#### PROBLEM
Reproduce the material below verbatim, starting at the line containing "class: Amphibia" and ending after the line containing "order: Myrtales".
— begin RECORDS FOR THIS TASK —
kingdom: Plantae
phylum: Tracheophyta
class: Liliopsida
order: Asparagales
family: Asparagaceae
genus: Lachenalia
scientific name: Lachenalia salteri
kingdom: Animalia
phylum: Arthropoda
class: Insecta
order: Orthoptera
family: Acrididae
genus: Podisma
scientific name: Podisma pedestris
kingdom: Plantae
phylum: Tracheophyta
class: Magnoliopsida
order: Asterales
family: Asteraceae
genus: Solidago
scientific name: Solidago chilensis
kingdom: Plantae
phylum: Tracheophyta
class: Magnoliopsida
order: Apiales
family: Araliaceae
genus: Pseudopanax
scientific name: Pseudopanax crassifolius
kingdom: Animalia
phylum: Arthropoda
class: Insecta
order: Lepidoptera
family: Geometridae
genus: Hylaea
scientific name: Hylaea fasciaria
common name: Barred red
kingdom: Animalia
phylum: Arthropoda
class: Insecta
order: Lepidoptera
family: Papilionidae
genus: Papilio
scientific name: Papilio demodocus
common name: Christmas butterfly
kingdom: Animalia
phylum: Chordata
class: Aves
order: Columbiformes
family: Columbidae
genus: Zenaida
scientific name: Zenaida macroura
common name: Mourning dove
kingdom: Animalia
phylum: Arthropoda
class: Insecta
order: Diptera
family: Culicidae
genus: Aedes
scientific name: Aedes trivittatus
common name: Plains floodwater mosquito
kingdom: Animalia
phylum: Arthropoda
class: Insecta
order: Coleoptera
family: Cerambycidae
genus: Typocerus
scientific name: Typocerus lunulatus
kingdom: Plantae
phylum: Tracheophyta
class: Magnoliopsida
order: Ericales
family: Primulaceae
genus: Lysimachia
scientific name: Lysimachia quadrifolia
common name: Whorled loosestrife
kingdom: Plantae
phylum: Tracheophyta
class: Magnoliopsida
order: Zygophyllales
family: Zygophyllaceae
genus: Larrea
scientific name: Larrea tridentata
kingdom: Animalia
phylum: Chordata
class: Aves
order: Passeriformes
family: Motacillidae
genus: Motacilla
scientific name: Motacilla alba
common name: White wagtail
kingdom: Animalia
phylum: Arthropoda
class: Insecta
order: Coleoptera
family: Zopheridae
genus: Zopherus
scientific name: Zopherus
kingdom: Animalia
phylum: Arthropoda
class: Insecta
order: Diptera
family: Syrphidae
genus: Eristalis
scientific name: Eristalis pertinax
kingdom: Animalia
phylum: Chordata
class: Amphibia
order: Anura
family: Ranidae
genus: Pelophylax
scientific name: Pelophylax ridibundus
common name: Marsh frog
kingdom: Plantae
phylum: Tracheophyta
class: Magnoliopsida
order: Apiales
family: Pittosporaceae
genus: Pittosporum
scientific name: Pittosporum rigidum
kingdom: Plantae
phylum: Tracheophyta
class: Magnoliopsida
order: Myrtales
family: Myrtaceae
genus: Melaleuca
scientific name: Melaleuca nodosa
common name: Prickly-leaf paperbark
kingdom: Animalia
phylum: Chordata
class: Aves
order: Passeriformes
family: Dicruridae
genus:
— end RECORDS FOR THIS TASK —
#### PROBLEM SOLUTION
class: Amphibia
order: Anura
family: Ranidae
genus: Pelophylax
scientific name: Pelophylax ridibundus
common name: Marsh frog
kingdom: Plantae
phylum: Tracheophyta
class: Magnoliopsida
order: Apiales
family: Pittosporaceae
genus: Pittosporum
scientific name: Pittosporum rigidum
kingdom: Plantae
phylum: Tracheophyta
class: Magnoliopsida
order: Myrtales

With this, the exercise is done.